[Start of section]
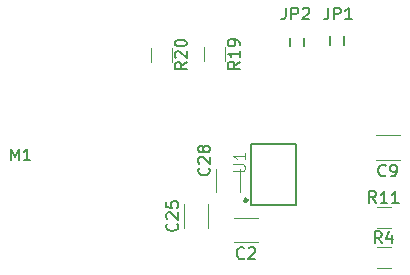
<source format=gto>
G04 #@! TF.FileFunction,Legend,Top*
%FSLAX46Y46*%
G04 Gerber Fmt 4.6, Leading zero omitted, Abs format (unit mm)*
G04 Created by KiCad (PCBNEW 4.0.4-stable) date 06/13/17 21:08:50*
%MOMM*%
%LPD*%
G01*
G04 APERTURE LIST*
%ADD10C,0.100000*%
%ADD11C,0.120000*%
%ADD12C,0.127000*%
%ADD13C,0.304800*%
%ADD14C,0.150000*%
%ADD15C,0.050000*%
G04 APERTURE END LIST*
D10*
D11*
X183900000Y-123580000D02*
X181900000Y-123580000D01*
X181900000Y-125620000D02*
X183900000Y-125620000D01*
X193900000Y-118620000D02*
X195900000Y-118620000D01*
X195900000Y-116580000D02*
X193900000Y-116580000D01*
X179720000Y-124400000D02*
X179720000Y-122400000D01*
X177680000Y-122400000D02*
X177680000Y-124400000D01*
X180380000Y-119400000D02*
X180380000Y-121400000D01*
X182420000Y-121400000D02*
X182420000Y-119400000D01*
X195150000Y-127780000D02*
X193950000Y-127780000D01*
X193950000Y-126020000D02*
X195150000Y-126020000D01*
X195150000Y-124380000D02*
X193950000Y-124380000D01*
X193950000Y-122620000D02*
X195150000Y-122620000D01*
X179380790Y-110309636D02*
X179380790Y-109109636D01*
X181140790Y-109109636D02*
X181140790Y-110309636D01*
X174877100Y-110336752D02*
X174877100Y-109136752D01*
X176637100Y-109136752D02*
X176637100Y-110336752D01*
D12*
X183293500Y-122474000D02*
X187093500Y-122474000D01*
X187093500Y-122474000D02*
X187093500Y-117274000D01*
X187093500Y-117274000D02*
X183293500Y-117274000D01*
X183293500Y-117274000D02*
X183293500Y-122474000D01*
D13*
X182993500Y-122074000D02*
G75*
G03X182993500Y-122074000I-100000J0D01*
G01*
D14*
X190000000Y-108900000D02*
X190000000Y-108200000D01*
X191200000Y-108200000D02*
X191200000Y-108900000D01*
X186600000Y-109000000D02*
X186600000Y-108300000D01*
X187800000Y-108300000D02*
X187800000Y-109000000D01*
X162970476Y-118687381D02*
X162970476Y-117687381D01*
X163303810Y-118401667D01*
X163637143Y-117687381D01*
X163637143Y-118687381D01*
X164637143Y-118687381D02*
X164065714Y-118687381D01*
X164351428Y-118687381D02*
X164351428Y-117687381D01*
X164256190Y-117830238D01*
X164160952Y-117925476D01*
X164065714Y-117973095D01*
X182733334Y-126957143D02*
X182685715Y-127004762D01*
X182542858Y-127052381D01*
X182447620Y-127052381D01*
X182304762Y-127004762D01*
X182209524Y-126909524D01*
X182161905Y-126814286D01*
X182114286Y-126623810D01*
X182114286Y-126480952D01*
X182161905Y-126290476D01*
X182209524Y-126195238D01*
X182304762Y-126100000D01*
X182447620Y-126052381D01*
X182542858Y-126052381D01*
X182685715Y-126100000D01*
X182733334Y-126147619D01*
X183114286Y-126147619D02*
X183161905Y-126100000D01*
X183257143Y-126052381D01*
X183495239Y-126052381D01*
X183590477Y-126100000D01*
X183638096Y-126147619D01*
X183685715Y-126242857D01*
X183685715Y-126338095D01*
X183638096Y-126480952D01*
X183066667Y-127052381D01*
X183685715Y-127052381D01*
X194733334Y-119957143D02*
X194685715Y-120004762D01*
X194542858Y-120052381D01*
X194447620Y-120052381D01*
X194304762Y-120004762D01*
X194209524Y-119909524D01*
X194161905Y-119814286D01*
X194114286Y-119623810D01*
X194114286Y-119480952D01*
X194161905Y-119290476D01*
X194209524Y-119195238D01*
X194304762Y-119100000D01*
X194447620Y-119052381D01*
X194542858Y-119052381D01*
X194685715Y-119100000D01*
X194733334Y-119147619D01*
X195209524Y-120052381D02*
X195400000Y-120052381D01*
X195495239Y-120004762D01*
X195542858Y-119957143D01*
X195638096Y-119814286D01*
X195685715Y-119623810D01*
X195685715Y-119242857D01*
X195638096Y-119147619D01*
X195590477Y-119100000D01*
X195495239Y-119052381D01*
X195304762Y-119052381D01*
X195209524Y-119100000D01*
X195161905Y-119147619D01*
X195114286Y-119242857D01*
X195114286Y-119480952D01*
X195161905Y-119576190D01*
X195209524Y-119623810D01*
X195304762Y-119671429D01*
X195495239Y-119671429D01*
X195590477Y-119623810D01*
X195638096Y-119576190D01*
X195685715Y-119480952D01*
X177057143Y-124042857D02*
X177104762Y-124090476D01*
X177152381Y-124233333D01*
X177152381Y-124328571D01*
X177104762Y-124471429D01*
X177009524Y-124566667D01*
X176914286Y-124614286D01*
X176723810Y-124661905D01*
X176580952Y-124661905D01*
X176390476Y-124614286D01*
X176295238Y-124566667D01*
X176200000Y-124471429D01*
X176152381Y-124328571D01*
X176152381Y-124233333D01*
X176200000Y-124090476D01*
X176247619Y-124042857D01*
X176247619Y-123661905D02*
X176200000Y-123614286D01*
X176152381Y-123519048D01*
X176152381Y-123280952D01*
X176200000Y-123185714D01*
X176247619Y-123138095D01*
X176342857Y-123090476D01*
X176438095Y-123090476D01*
X176580952Y-123138095D01*
X177152381Y-123709524D01*
X177152381Y-123090476D01*
X176152381Y-122185714D02*
X176152381Y-122661905D01*
X176628571Y-122709524D01*
X176580952Y-122661905D01*
X176533333Y-122566667D01*
X176533333Y-122328571D01*
X176580952Y-122233333D01*
X176628571Y-122185714D01*
X176723810Y-122138095D01*
X176961905Y-122138095D01*
X177057143Y-122185714D01*
X177104762Y-122233333D01*
X177152381Y-122328571D01*
X177152381Y-122566667D01*
X177104762Y-122661905D01*
X177057143Y-122709524D01*
X179757143Y-119342857D02*
X179804762Y-119390476D01*
X179852381Y-119533333D01*
X179852381Y-119628571D01*
X179804762Y-119771429D01*
X179709524Y-119866667D01*
X179614286Y-119914286D01*
X179423810Y-119961905D01*
X179280952Y-119961905D01*
X179090476Y-119914286D01*
X178995238Y-119866667D01*
X178900000Y-119771429D01*
X178852381Y-119628571D01*
X178852381Y-119533333D01*
X178900000Y-119390476D01*
X178947619Y-119342857D01*
X178947619Y-118961905D02*
X178900000Y-118914286D01*
X178852381Y-118819048D01*
X178852381Y-118580952D01*
X178900000Y-118485714D01*
X178947619Y-118438095D01*
X179042857Y-118390476D01*
X179138095Y-118390476D01*
X179280952Y-118438095D01*
X179852381Y-119009524D01*
X179852381Y-118390476D01*
X179280952Y-117819048D02*
X179233333Y-117914286D01*
X179185714Y-117961905D01*
X179090476Y-118009524D01*
X179042857Y-118009524D01*
X178947619Y-117961905D01*
X178900000Y-117914286D01*
X178852381Y-117819048D01*
X178852381Y-117628571D01*
X178900000Y-117533333D01*
X178947619Y-117485714D01*
X179042857Y-117438095D01*
X179090476Y-117438095D01*
X179185714Y-117485714D01*
X179233333Y-117533333D01*
X179280952Y-117628571D01*
X179280952Y-117819048D01*
X179328571Y-117914286D01*
X179376190Y-117961905D01*
X179471429Y-118009524D01*
X179661905Y-118009524D01*
X179757143Y-117961905D01*
X179804762Y-117914286D01*
X179852381Y-117819048D01*
X179852381Y-117628571D01*
X179804762Y-117533333D01*
X179757143Y-117485714D01*
X179661905Y-117438095D01*
X179471429Y-117438095D01*
X179376190Y-117485714D01*
X179328571Y-117533333D01*
X179280952Y-117628571D01*
X194383334Y-125702381D02*
X194050000Y-125226190D01*
X193811905Y-125702381D02*
X193811905Y-124702381D01*
X194192858Y-124702381D01*
X194288096Y-124750000D01*
X194335715Y-124797619D01*
X194383334Y-124892857D01*
X194383334Y-125035714D01*
X194335715Y-125130952D01*
X194288096Y-125178571D01*
X194192858Y-125226190D01*
X193811905Y-125226190D01*
X195240477Y-125035714D02*
X195240477Y-125702381D01*
X195002381Y-124654762D02*
X194764286Y-125369048D01*
X195383334Y-125369048D01*
X193907143Y-122302381D02*
X193573809Y-121826190D01*
X193335714Y-122302381D02*
X193335714Y-121302381D01*
X193716667Y-121302381D01*
X193811905Y-121350000D01*
X193859524Y-121397619D01*
X193907143Y-121492857D01*
X193907143Y-121635714D01*
X193859524Y-121730952D01*
X193811905Y-121778571D01*
X193716667Y-121826190D01*
X193335714Y-121826190D01*
X194859524Y-122302381D02*
X194288095Y-122302381D01*
X194573809Y-122302381D02*
X194573809Y-121302381D01*
X194478571Y-121445238D01*
X194383333Y-121540476D01*
X194288095Y-121588095D01*
X195811905Y-122302381D02*
X195240476Y-122302381D01*
X195526190Y-122302381D02*
X195526190Y-121302381D01*
X195430952Y-121445238D01*
X195335714Y-121540476D01*
X195240476Y-121588095D01*
X182363171Y-110352493D02*
X181886980Y-110685827D01*
X182363171Y-110923922D02*
X181363171Y-110923922D01*
X181363171Y-110542969D01*
X181410790Y-110447731D01*
X181458409Y-110400112D01*
X181553647Y-110352493D01*
X181696504Y-110352493D01*
X181791742Y-110400112D01*
X181839361Y-110447731D01*
X181886980Y-110542969D01*
X181886980Y-110923922D01*
X182363171Y-109400112D02*
X182363171Y-109971541D01*
X182363171Y-109685827D02*
X181363171Y-109685827D01*
X181506028Y-109781065D01*
X181601266Y-109876303D01*
X181648885Y-109971541D01*
X182363171Y-108923922D02*
X182363171Y-108733446D01*
X182315552Y-108638207D01*
X182267933Y-108590588D01*
X182125076Y-108495350D01*
X181934600Y-108447731D01*
X181553647Y-108447731D01*
X181458409Y-108495350D01*
X181410790Y-108542969D01*
X181363171Y-108638207D01*
X181363171Y-108828684D01*
X181410790Y-108923922D01*
X181458409Y-108971541D01*
X181553647Y-109019160D01*
X181791742Y-109019160D01*
X181886980Y-108971541D01*
X181934600Y-108923922D01*
X181982219Y-108828684D01*
X181982219Y-108638207D01*
X181934600Y-108542969D01*
X181886980Y-108495350D01*
X181791742Y-108447731D01*
X177859481Y-110379609D02*
X177383290Y-110712943D01*
X177859481Y-110951038D02*
X176859481Y-110951038D01*
X176859481Y-110570085D01*
X176907100Y-110474847D01*
X176954719Y-110427228D01*
X177049957Y-110379609D01*
X177192814Y-110379609D01*
X177288052Y-110427228D01*
X177335671Y-110474847D01*
X177383290Y-110570085D01*
X177383290Y-110951038D01*
X176954719Y-109998657D02*
X176907100Y-109951038D01*
X176859481Y-109855800D01*
X176859481Y-109617704D01*
X176907100Y-109522466D01*
X176954719Y-109474847D01*
X177049957Y-109427228D01*
X177145195Y-109427228D01*
X177288052Y-109474847D01*
X177859481Y-110046276D01*
X177859481Y-109427228D01*
X176859481Y-108808181D02*
X176859481Y-108712942D01*
X176907100Y-108617704D01*
X176954719Y-108570085D01*
X177049957Y-108522466D01*
X177240433Y-108474847D01*
X177478529Y-108474847D01*
X177669005Y-108522466D01*
X177764243Y-108570085D01*
X177811862Y-108617704D01*
X177859481Y-108712942D01*
X177859481Y-108808181D01*
X177811862Y-108903419D01*
X177764243Y-108951038D01*
X177669005Y-108998657D01*
X177478529Y-109046276D01*
X177240433Y-109046276D01*
X177049957Y-108998657D01*
X176954719Y-108951038D01*
X176907100Y-108903419D01*
X176859481Y-108808181D01*
D15*
X181810881Y-119595905D02*
X182620405Y-119595905D01*
X182715643Y-119548286D01*
X182763262Y-119500667D01*
X182810881Y-119405429D01*
X182810881Y-119214952D01*
X182763262Y-119119714D01*
X182715643Y-119072095D01*
X182620405Y-119024476D01*
X181810881Y-119024476D01*
X182810881Y-118024476D02*
X182810881Y-118595905D01*
X182810881Y-118310191D02*
X181810881Y-118310191D01*
X181953738Y-118405429D01*
X182048976Y-118500667D01*
X182096595Y-118595905D01*
D14*
X189866667Y-105752381D02*
X189866667Y-106466667D01*
X189819047Y-106609524D01*
X189723809Y-106704762D01*
X189580952Y-106752381D01*
X189485714Y-106752381D01*
X190342857Y-106752381D02*
X190342857Y-105752381D01*
X190723810Y-105752381D01*
X190819048Y-105800000D01*
X190866667Y-105847619D01*
X190914286Y-105942857D01*
X190914286Y-106085714D01*
X190866667Y-106180952D01*
X190819048Y-106228571D01*
X190723810Y-106276190D01*
X190342857Y-106276190D01*
X191866667Y-106752381D02*
X191295238Y-106752381D01*
X191580952Y-106752381D02*
X191580952Y-105752381D01*
X191485714Y-105895238D01*
X191390476Y-105990476D01*
X191295238Y-106038095D01*
X186266667Y-105752381D02*
X186266667Y-106466667D01*
X186219047Y-106609524D01*
X186123809Y-106704762D01*
X185980952Y-106752381D01*
X185885714Y-106752381D01*
X186742857Y-106752381D02*
X186742857Y-105752381D01*
X187123810Y-105752381D01*
X187219048Y-105800000D01*
X187266667Y-105847619D01*
X187314286Y-105942857D01*
X187314286Y-106085714D01*
X187266667Y-106180952D01*
X187219048Y-106228571D01*
X187123810Y-106276190D01*
X186742857Y-106276190D01*
X187695238Y-105847619D02*
X187742857Y-105800000D01*
X187838095Y-105752381D01*
X188076191Y-105752381D01*
X188171429Y-105800000D01*
X188219048Y-105847619D01*
X188266667Y-105942857D01*
X188266667Y-106038095D01*
X188219048Y-106180952D01*
X187647619Y-106752381D01*
X188266667Y-106752381D01*
M02*

</source>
[End of section]
■ **DIRECTIONS**
Search the records above for the string "LIST". Report each line that has it.

■ **THE ANSWER**
G04 APERTURE LIST*
G04 APERTURE END LIST*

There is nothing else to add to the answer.